La clef joue sa dernière carte

Lors de mon périple, pendant le Mondial de l’Automobile, il faut reconnaître que longer de nombreux véhicules, les admirer, pouvoir éventuellement s’asseoir à bord mais ne pas pouvoir conduire les autos présentées est quelque peu frustrant ! A l’évidence, il est totalement vain d’espérer se voir remettre la clef d’un modèle sur un stand. La clef de voiture en aura vu de toutes les couleurs ! Même si elle se fait rare sur les nouveaux modèles. De toutes les formes, des plus charismatiques aux plus disgracieuses… Hélas, elle tend à se dématérialiser. Le bon vieux temps où l’on avait encore cette clef — que l’on insérait à gauche pour les “Porschistes” — et où l’on mettait le contact. Une clef rétractable qui se déployait, grâce à une simple pression sur un bouton en argent, à la façon d’un cran d’arrêt. Cette clef était au passionné ce qu’est la baguette du chef d’orchestre.

Les constructeurs, à travers leurs publicités notamment, essaient d’imposer de nouvelles visions erronées sur l’usage quotidien d’une auto. Vantant notamment les atouts de la clef “mains libres”. Ford, dans son dernier spot publicitaire de la Fiesta affirme que : “les clés disparaissent sans cesse, jouent toujours à cache-cache et gagnent tout le temps. Oui c’est vrai. Une fois la nuit tombée, les vilaines petites clés s’animent à la façon de Toy Story pour nous jouer des tours… Mais avec son système sans clé keyfree, tout ce qu’il faut savoir c’est qu’elles sont là… quelque part”. Au final, on s’aperçoit que la clé mains libres se trouve dans un petit sac posé, nonchalamment sur le siège passager, par une blonde en proie aux maux de notre temps : un manque de patience et une flémingite aiguë chronique. Encore faut-il espérer que ces têtes en l’air puissent retrouver leur sac qui doit se trouver là… quelque part ! Dans la maison ou dans la buanderie. Face à tant de billevesées, je propose à tous ces étourdis d’adopter un tour de cou, comme ça ils auront toujours leur clé quelque part…

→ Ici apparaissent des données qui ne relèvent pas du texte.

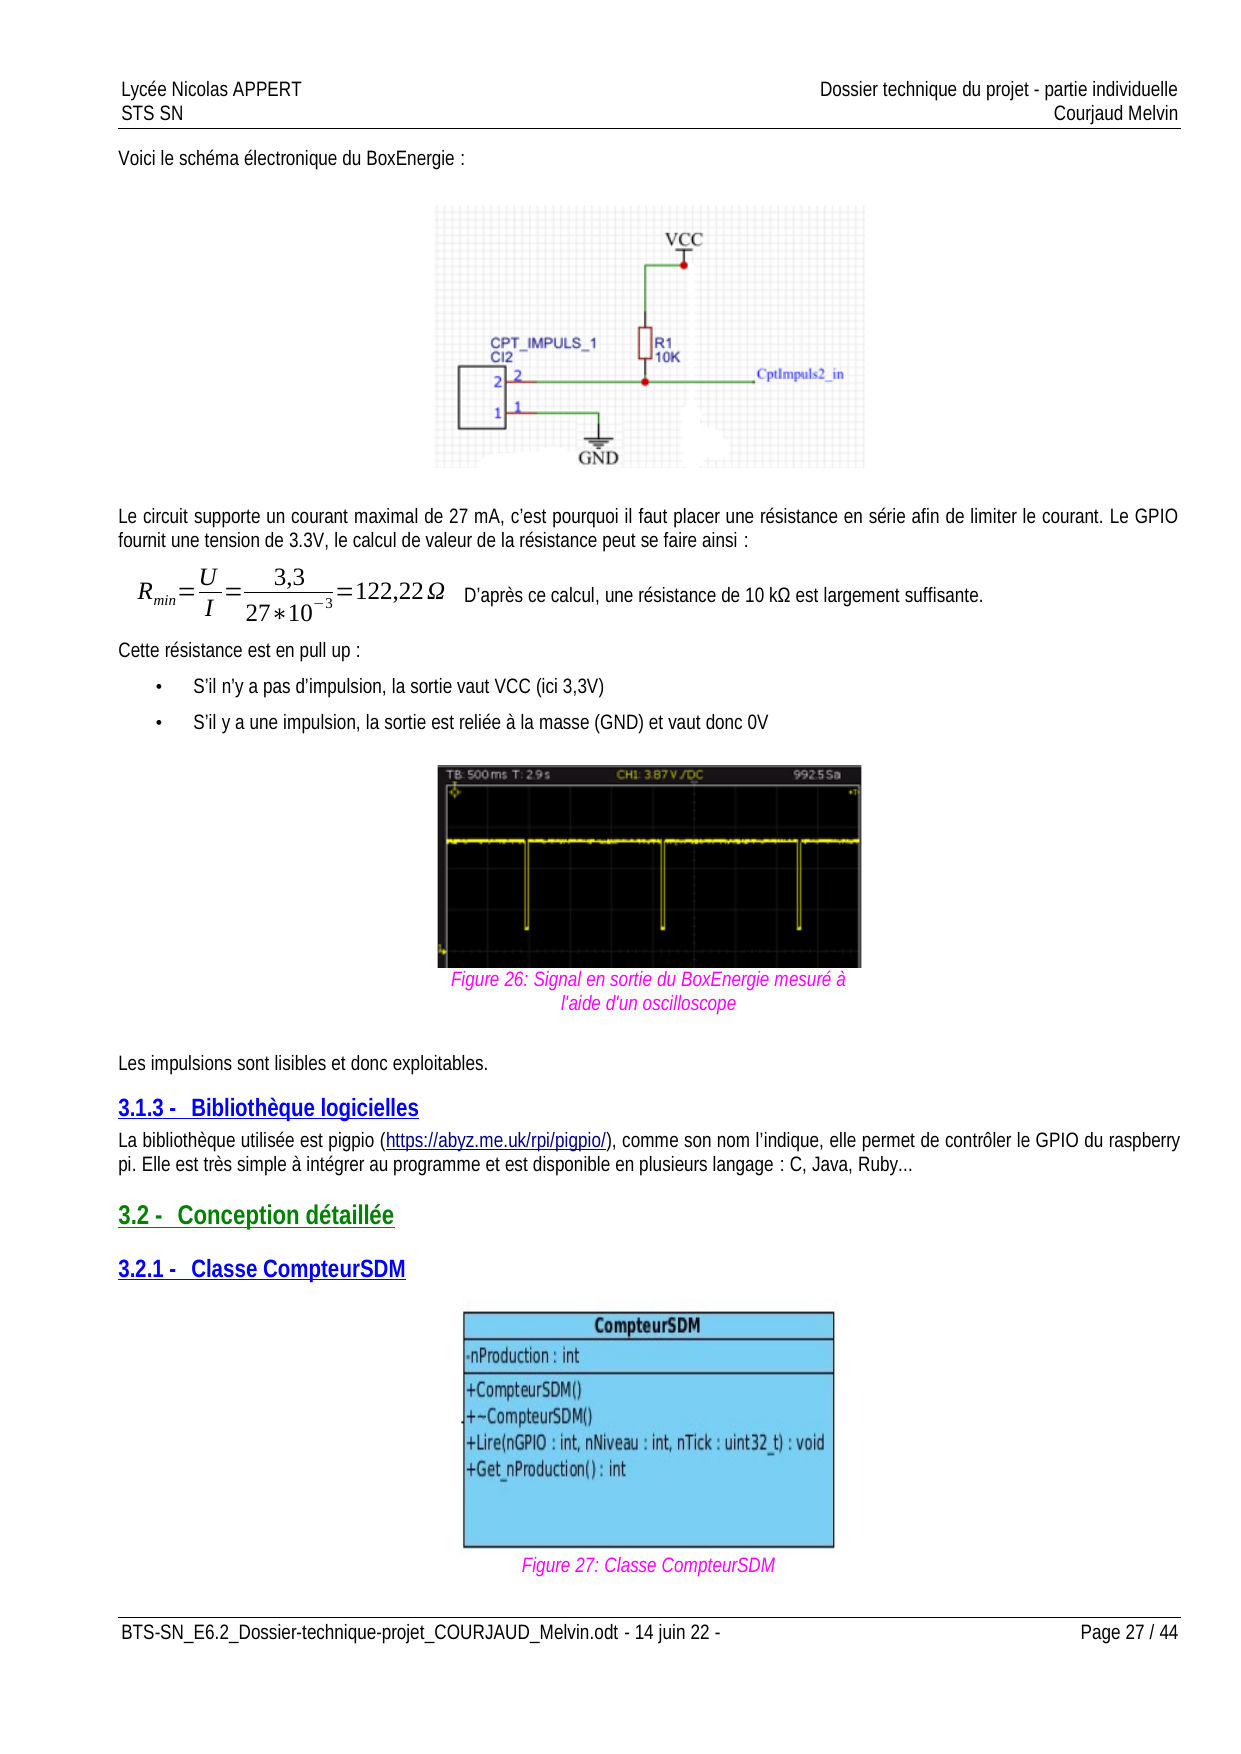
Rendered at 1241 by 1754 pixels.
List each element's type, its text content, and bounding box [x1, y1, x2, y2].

subtitle Conception détaillée [118, 1199, 1181, 1230]
picture [437, 765, 862, 968]
text Figure 27: Classe CompteurSDM [461, 1554, 838, 1577]
list S’il y a une impulsion, la sortie est reliée à la masse (GND) et vaut donc 0V [156, 710, 1181, 734]
text La bibliothèque utilisée est pigpio (https://abyz.me.uk/rpi/pigpio/), comme son nom l’indique, elle permet de contrôler le GPIO du raspberry pi. Elle est très simple à intégrer au programme et est disponible en plusieurs langage : C, Java, Ruby... [118, 1128, 1181, 1176]
subtitle Classe CompteurSDM [118, 1254, 1181, 1283]
picture [461, 1299, 838, 1554]
text Les impulsions sont lisibles et donc exploitables. [118, 1051, 1181, 1075]
text Figure 26: Signal en sortie du BoxEnergie mesuré à l'aide d'un oscilloscope [438, 968, 861, 1015]
text Voici le schéma électronique du BoxEnergie : [118, 145, 1181, 169]
text D’après ce calcul, une résistance de 10 kΩ est largement suffisante. [118, 564, 1181, 626]
subtitle Bibliothèque logicielles [118, 1093, 1181, 1122]
text Le circuit supporte un courant maximal de 27 mA, c’est pourquoi il faut placer une résistance en série afin de limiter le courant. Le GPIO fournit une tension de 3.3V, le calcul de valeur de la résistance peut se faire ainsi : [118, 504, 1181, 552]
text Cette résistance est en pull up : [118, 638, 1181, 662]
list S’il n’y a pas d’impulsion, la sortie vaut VCC (ici 3,3V) [156, 674, 1181, 698]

Étonnamment, les conducteurs restent insensibles au dictat des équipementiers. Lorraine, étudiante en administration publique estime que “la clef est vraiment le symbole de la possession. Pour elle, la carte représente un côté technologique qui rappelle l’univers de James Bond mais elle trouve que le geste de tourner une clef dans le contact a plus de charme”. Sean reste très méfiant vis-à-vis du “complètement électronique car on devient encore plus dépendant en cas de panne, il se sent plus rassuré avec le côté mécanique qu’il considère comme plus fiable”. Camille est dessinatrice, n’a pas encore le permis mais avoue qu’elle a déjà conduit. Poétique, elle affirme que cela reste un élément des plus important car “tourner la clé est ce qui insuffle la vie à la voiture, symbolique du premier échange avec le véhicule. Un moment où l’on sent la puissance et l’énergie du moteur”.
Il y a bien évidemment de nombreux pourfendeurs de la carte électronique qui se glorifient de vivre avec leur temps, que cette évolution est signe de modernité et qu’ainsi, il y a moins de choses à faire. Jacques-Armand Dupuis, journaliste à Auto Hebdo relativise : “cela revient à la même chose car il faut avoir les clés sur soi”.

Les seules clefs qui subsistent encore sont USB. Distribuées par les hôtesses lors du Salon de l’Automobile, elles sont plus ou moins customisées aux couleurs de la marque et contiennent des informations, photos ou vidéos destinées aux médias. Ce précieux sésame reflète d’une façon ou d’une autre l’identité du constructeur, de son image et son prestige puis encore de sa générosité.

Vous ne saisissez pas encore l’enjeu crucial de la subite extinction de la clef ? Imaginez Fort-Boyard sans clef. Passe-partout serait rebaptisé “Passe Général” et le leitmotiv de l’émission deviendrait : “Prend la carte et sors, vite !”. Suite aux nombreux échecs face à ses énigmes, le père Fouras devrait se résigner à ne plus jeter la carte électronique à l’eau par crainte qu’elle ne disjoncte.